Mandy Burbank said...

I just found your random blog randomly and LOVED this! can I join the support group? I know you'll like this. I write real poetry, but this is a little joke you will most likely appreciate! Sorry it's so long for a comment, but I can't resist!
"you’re the best"

It would have been much more fun to watch you play at the "gratitude café"
Or maybe sitting kriskross applesauce on my neutral patterned carpet
With your guitar bouncing in your lap and your "hat" hung on the back of a chair since I don’t own a hatstand.

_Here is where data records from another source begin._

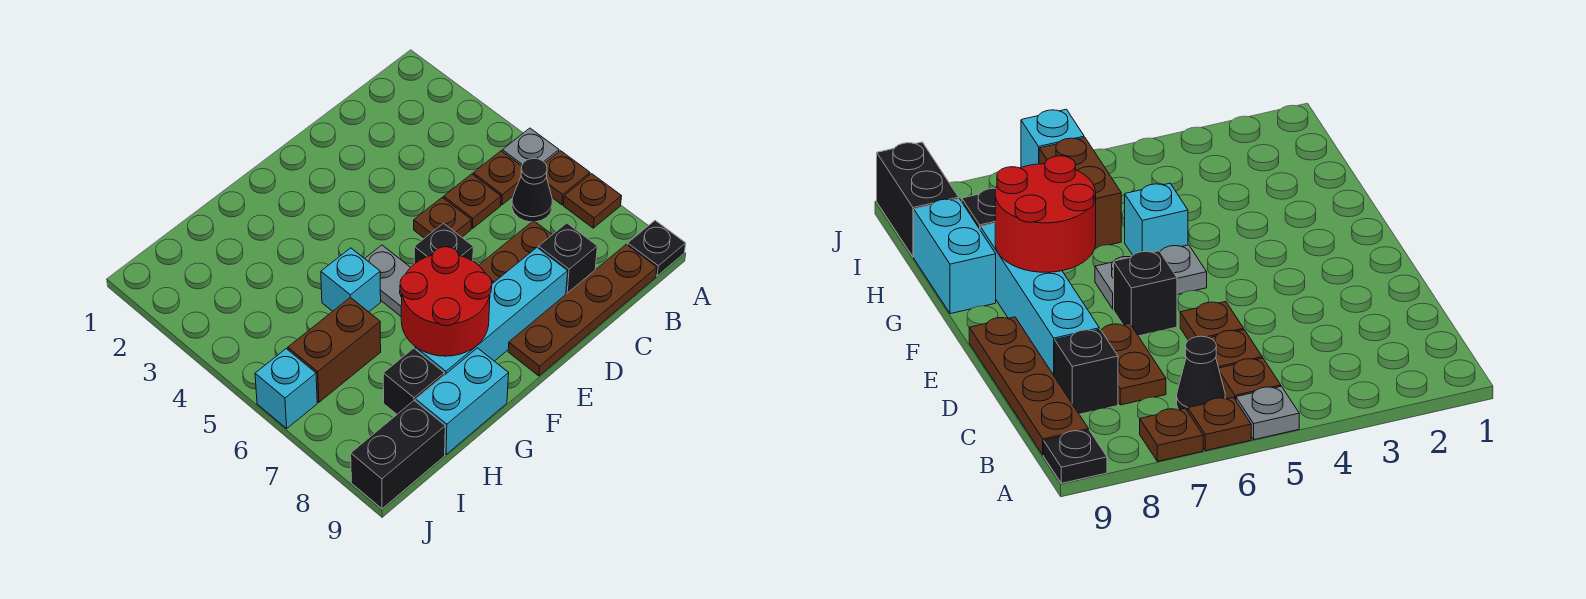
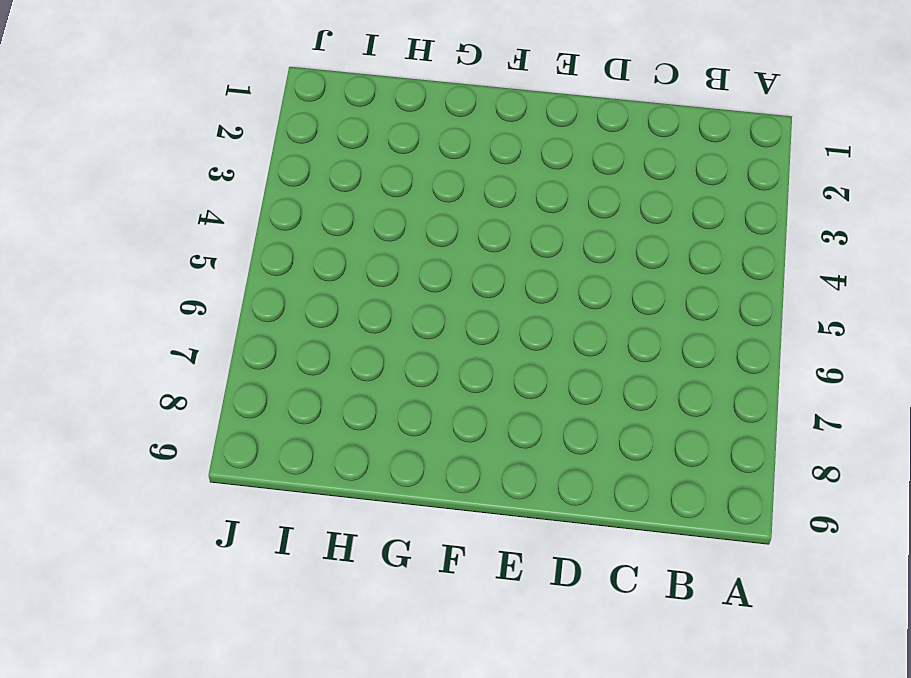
none -> grey plate A5 level 1
none -> brown plate A6 level 1
none -> brown plate A7 level 1

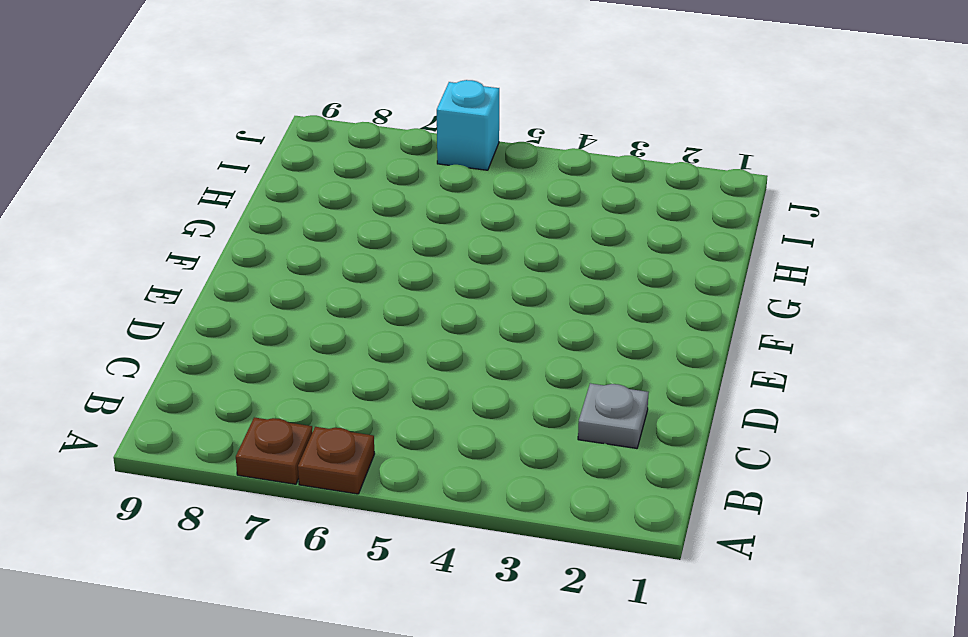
grey plate C2 level 1 -> grey plate A5 level 1
none -> black plate A9 level 1
none -> brown plate B5 level 1
none -> black cone B6 level 1

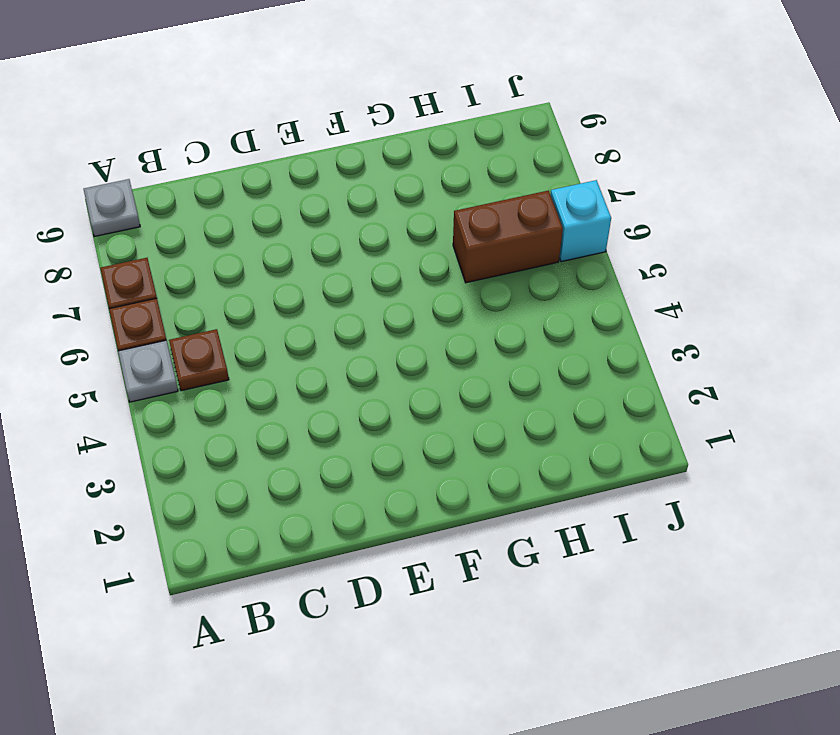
grey plate A9 level 1 -> black plate A9 level 1
none -> black cone B6 level 1
none -> brown plate B9:E9 level 1
none -> brown plate C5 level 1

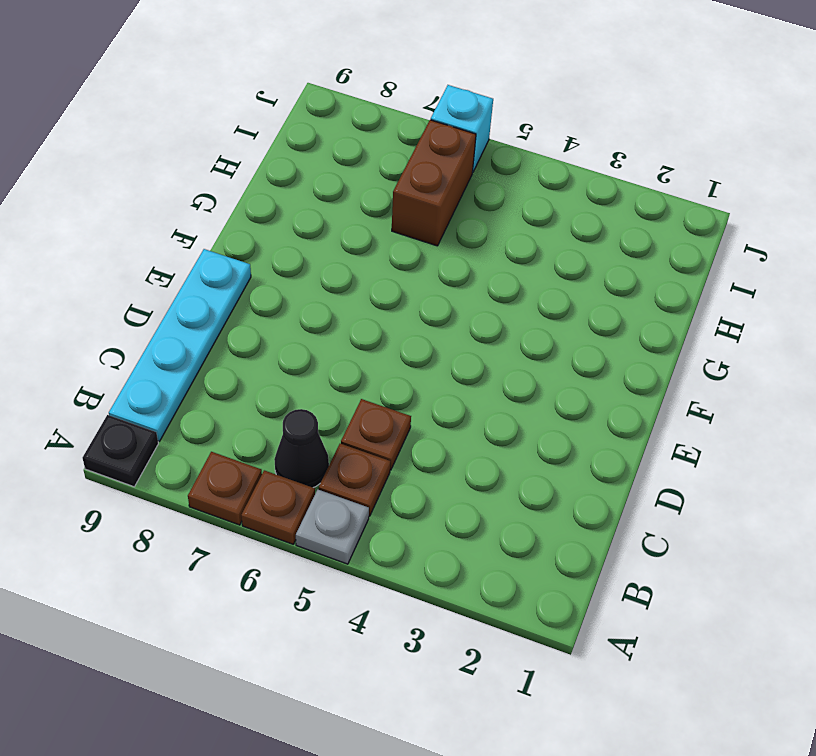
cyan plate B9:E9 level 1 -> brown plate B9:E9 level 1
none -> brown plate C7:D7 level 1
none -> black brick C8 level 1
none -> brown plate D5 level 1

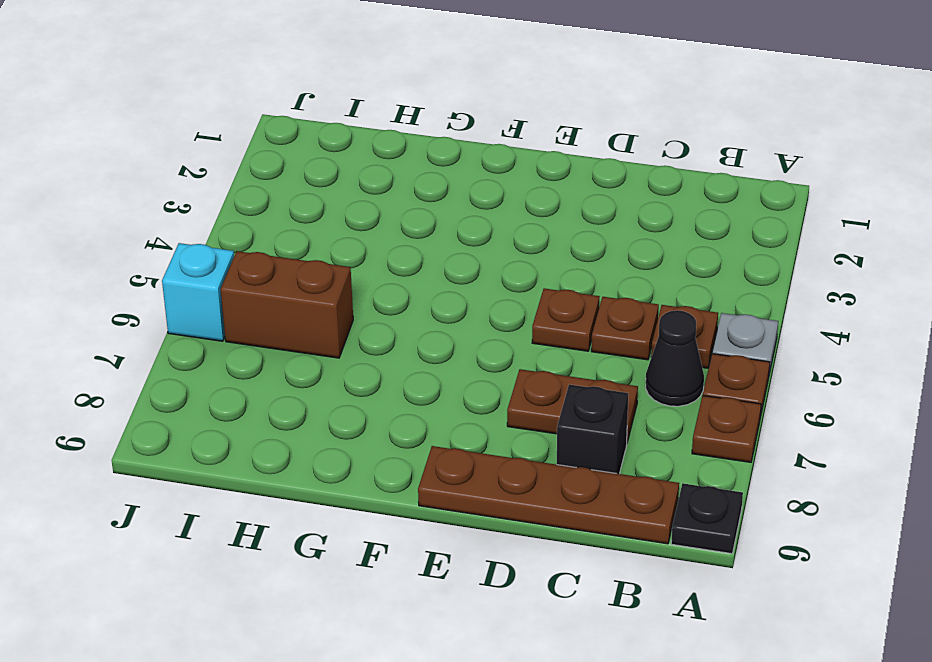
none -> cyan brick D8:G8 level 1
none -> black brick E6 level 1
none -> grey plate F5:F6 level 1

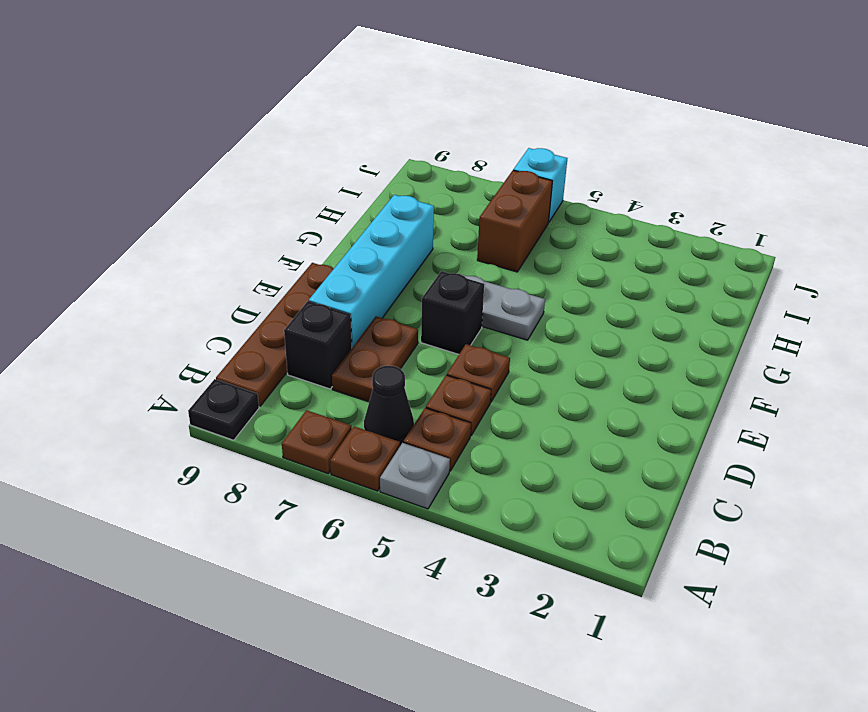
none -> cyan brick G5 level 1
none -> cyan brick G9:H9 level 1
none -> black brick H8 level 1

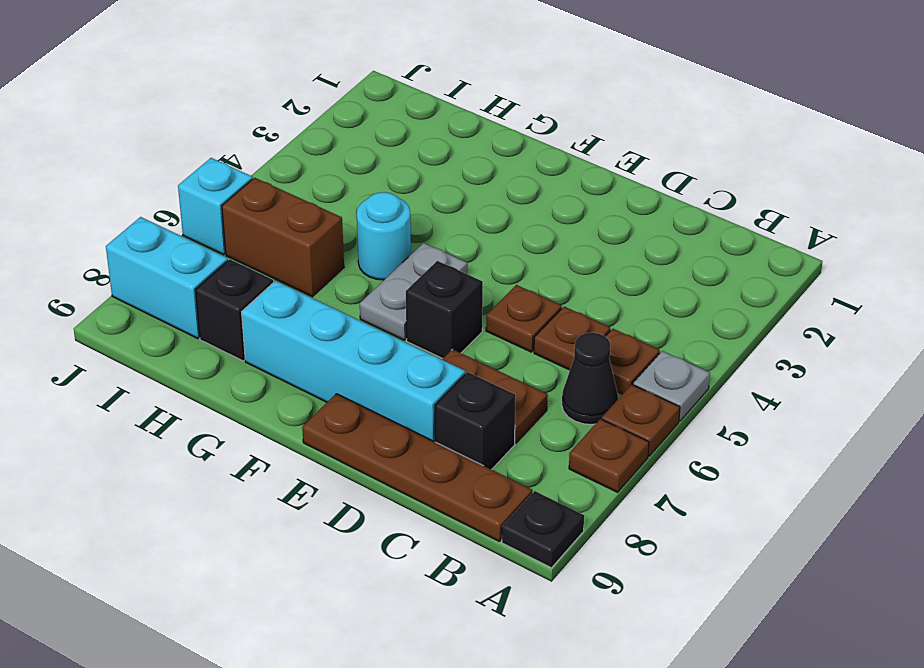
cyan round brick G5 level 1 -> cyan brick G5 level 1
cyan brick I8:J8 level 1 -> cyan brick G9:H9 level 1
none -> black brick I9:J9 level 1
none -> red round brick F7:G8 level 2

But I know if you heard me complain you’d ask "if I got your message,"
… which I did
Of course the café is a state of mind
And the crawfish boil was "a beautiful mess"
The acrid smells of vomit and dismembered crawfish carcasses mixed with the sometimes sweet sometimes asthma-inducing scents of cigarettes and sweat were the "details in the fabric."

I get it
And I feel very" lucky" to have sung like a "geek"
Like a crazed fan howling with you
A pack of "coyotes" worshiping the bright broken moon half
"Bella luna" shining on the occasion
that hot May-in-Alabama night

It would have been nice to have been close enough for you to see the "flower in my hair"
But we weren’t there for you, we were there because of how you make us feel
Last night I felt like a tie-dyed"butterfly"
Though I know some (I won’t name names)called me a pink and purple zebra
A part of the pack, an animal,
But isn’t being mesmerized and transported by beautiful "wordplay" part of what makes us
"Human"
And music magic
You’re a magician and not the smoke and mirrors "wizard of oz" kind despite what you might think

My husband worries that I’m having a musical affair and maybe he’s right
because I think "you’re the best."

Ps- I hope you don’t mind I "stole" a few lines while trying to describe a "mighty high" moment in my 31 years of life. Jason, you have my ""gratitude". Keep creating. Keep searching and dreaming. I hope you find what you are looking for.